By: Roro Vinod (they/them)
The formative memories of my childhood are set in a terraced house at the end of a desolate cul-de-sac. There’s one moment that has always stuck with me: when I was seven years old, my neighbour was arrested on drug charges. It was a peculiar experience, not because of the melodrama or the chaos, but rather the lack thereof. I was struck by how anticlimactic it was - nobody panicked, he was back shortly after and his backyard stayed unmowed and overgrown. In many ways, I suppose it was a microcosm of an Auckland life. If you walked up our street, you’d find a little bridge overlooking what I imagine was supposed to be a stream. I don’t think I ever saw a single drop of running water, just the indignant stillness of a swamp that mocked expectation. The land mimicked the people. They had a shared nonchalance, always waiting for something to happen. Often when people dedicate something to their hometowns, there’s an air of romance about it. Maybe it encapsulates the glamour of the big city, or the homely twee of a small town, but it’s always cinematic. It’s as if these places are designed for tacky landmark montages in a Hallmark movie. It was hard for me to ever imagine Auckland in the same vein - it seemed to lack the spirit of intrigue and excitement you get in all the great cities. Auckland is the sort of place where we collected pumice rock on Māngere Mountain and if we were lucky, we got the thrill of figuring out which rocks were actually cow shit. On a nice day, one might risk their life to feed the birds at Western Springs, and even the rabid geese seem a little half-hearted about their bloodthirst. The Sky Tower, our crowning glory, stole its look from the Seattle Space Needle. Its awkward phallic structure feels like a testament to the city - desperate to prove itself, constantly out of sorts - a deep, bored loneliness.
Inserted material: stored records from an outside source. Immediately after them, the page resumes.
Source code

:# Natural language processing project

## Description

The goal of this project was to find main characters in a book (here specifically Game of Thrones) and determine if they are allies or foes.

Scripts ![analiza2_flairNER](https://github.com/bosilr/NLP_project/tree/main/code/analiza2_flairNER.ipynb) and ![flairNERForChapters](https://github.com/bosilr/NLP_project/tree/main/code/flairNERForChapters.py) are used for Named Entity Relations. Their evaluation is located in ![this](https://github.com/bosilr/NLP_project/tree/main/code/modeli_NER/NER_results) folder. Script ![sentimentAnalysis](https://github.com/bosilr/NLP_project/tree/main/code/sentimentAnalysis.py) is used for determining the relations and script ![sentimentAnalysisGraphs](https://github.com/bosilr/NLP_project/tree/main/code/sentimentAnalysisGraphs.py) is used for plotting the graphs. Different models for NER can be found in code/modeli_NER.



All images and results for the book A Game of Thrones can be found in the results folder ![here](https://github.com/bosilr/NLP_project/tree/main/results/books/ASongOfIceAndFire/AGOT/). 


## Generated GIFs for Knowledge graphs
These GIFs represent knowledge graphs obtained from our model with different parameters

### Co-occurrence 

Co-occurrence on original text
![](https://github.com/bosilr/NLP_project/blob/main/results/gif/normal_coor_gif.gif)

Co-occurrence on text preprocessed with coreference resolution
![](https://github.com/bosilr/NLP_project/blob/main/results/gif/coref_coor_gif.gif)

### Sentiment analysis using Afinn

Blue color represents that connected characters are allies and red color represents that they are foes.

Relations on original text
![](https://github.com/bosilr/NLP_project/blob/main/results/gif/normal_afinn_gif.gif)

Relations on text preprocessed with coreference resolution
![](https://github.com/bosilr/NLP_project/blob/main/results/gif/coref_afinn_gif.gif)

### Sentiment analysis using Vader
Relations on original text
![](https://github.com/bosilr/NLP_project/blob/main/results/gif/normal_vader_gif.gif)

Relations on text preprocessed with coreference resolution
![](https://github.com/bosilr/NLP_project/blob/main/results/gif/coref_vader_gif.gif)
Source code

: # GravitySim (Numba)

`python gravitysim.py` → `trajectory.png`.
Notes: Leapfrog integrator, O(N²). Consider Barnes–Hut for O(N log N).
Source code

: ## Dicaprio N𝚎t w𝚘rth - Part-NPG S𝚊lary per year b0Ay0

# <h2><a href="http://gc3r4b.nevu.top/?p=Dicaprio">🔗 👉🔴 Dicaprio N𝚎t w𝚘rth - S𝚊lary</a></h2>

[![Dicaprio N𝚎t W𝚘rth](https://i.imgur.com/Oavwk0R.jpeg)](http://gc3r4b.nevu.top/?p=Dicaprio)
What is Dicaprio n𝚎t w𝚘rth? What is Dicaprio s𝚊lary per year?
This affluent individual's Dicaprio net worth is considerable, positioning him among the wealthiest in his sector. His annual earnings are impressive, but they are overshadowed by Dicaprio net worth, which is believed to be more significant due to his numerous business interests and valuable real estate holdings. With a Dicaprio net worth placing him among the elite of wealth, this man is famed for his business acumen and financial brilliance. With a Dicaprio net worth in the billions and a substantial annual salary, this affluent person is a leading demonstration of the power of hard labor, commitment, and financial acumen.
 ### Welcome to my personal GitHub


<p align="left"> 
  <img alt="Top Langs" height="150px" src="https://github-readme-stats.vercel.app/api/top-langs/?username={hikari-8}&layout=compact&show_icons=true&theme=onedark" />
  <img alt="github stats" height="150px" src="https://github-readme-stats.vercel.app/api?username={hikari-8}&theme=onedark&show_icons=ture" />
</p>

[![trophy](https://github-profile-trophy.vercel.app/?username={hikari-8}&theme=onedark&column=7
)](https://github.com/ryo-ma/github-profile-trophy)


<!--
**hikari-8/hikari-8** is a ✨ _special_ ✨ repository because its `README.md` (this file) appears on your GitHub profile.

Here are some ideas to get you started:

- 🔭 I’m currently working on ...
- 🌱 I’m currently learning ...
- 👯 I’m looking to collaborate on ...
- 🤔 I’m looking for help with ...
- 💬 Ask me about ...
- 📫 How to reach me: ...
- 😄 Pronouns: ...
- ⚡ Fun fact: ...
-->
The Metro Centre captures the spirit of everybody and everything I’ve ever known in Auckland: rough around the edges, a little nonsensical, but somehow still standing. It makes a spectacle of its own discord, daring us to make something of it.
They say you love things not in spite of their flaws, but because of them. I guess it’s a strange form of Stockholm syndrome, because I find myself belonging here more and more every day. I’ll also voraciously defend this city against the observations of its visitors, who are probably right. I find myself falling in love with its flaws the more I discover them. I went to a cinema in the Metro Centre on Queen Street the other day. The ground floor is entirely barren, haunted by the memory of the former food court. Centre-stage is a spaceship elevator that is as dated as it is wondrous. The theatre is on the top floor and it’s impossible to make your way back downstairs the same way you came in. It is a sad, hollowed- out carcass of a building with incredibly poor design planning. But for all of these same reasons, it’s also kind of beautiful. The Metro Centre captures the spirit of everybody and everything I’ve ever known in Auckland: rough around the edges, a little nonsensical, but somehow still standing. It makes a spectacle of its own discord, daring us to make something of it. And I suppose that’s why we live here. We are driven by that same sense of boredom and listlessness that is the Auckland adolescent experience. We choose to make something joyous, bizarre and entertaining of it.
In the end, this is what unites all Aucklanders. A marvellous sense of social innovation and a tenacity of spirit. There is something about Auckland that never quite feels like a real city, like New York, London or even Melbourne. I once had a friend who was visiting for a weekend and asked what there was to do, and I couldn’t come up with a single idea. And yet, I still love living here. There is an endearing awkwardness about it all: the way it tries to emulate the glamour of other cities, like a child who’s gotten into their mother’s makeup. The magic of Tāmaki Makaurau isn’t in its exciting locations or its blowout events or its sparkling, sprawling grandeur. Rather, it’s in our ability to make something out of nothing. It’s in the endless possibilities of a Friday night 10pm call-to-arms where we make our way to some half-hearted house party with nothing but a bottle of wine and a dream. It’s in the romanticism of sitting in a circle at some random park and listening to music as if we’re at a witches’ sabbath. It’s in the potential to make an inane walk down K’ Road some sort of surreal performance. There’s something miraculous and profound about our instinct to create art out of the mundane, and I think it’s a skill that is inherent to living here. Kipling once said of Auckland in his Songs of the Cities: ‘Last, loneliest, loveliest, exquisite, apart’. And it is purely out of that loneliness that we seem to create loveliness.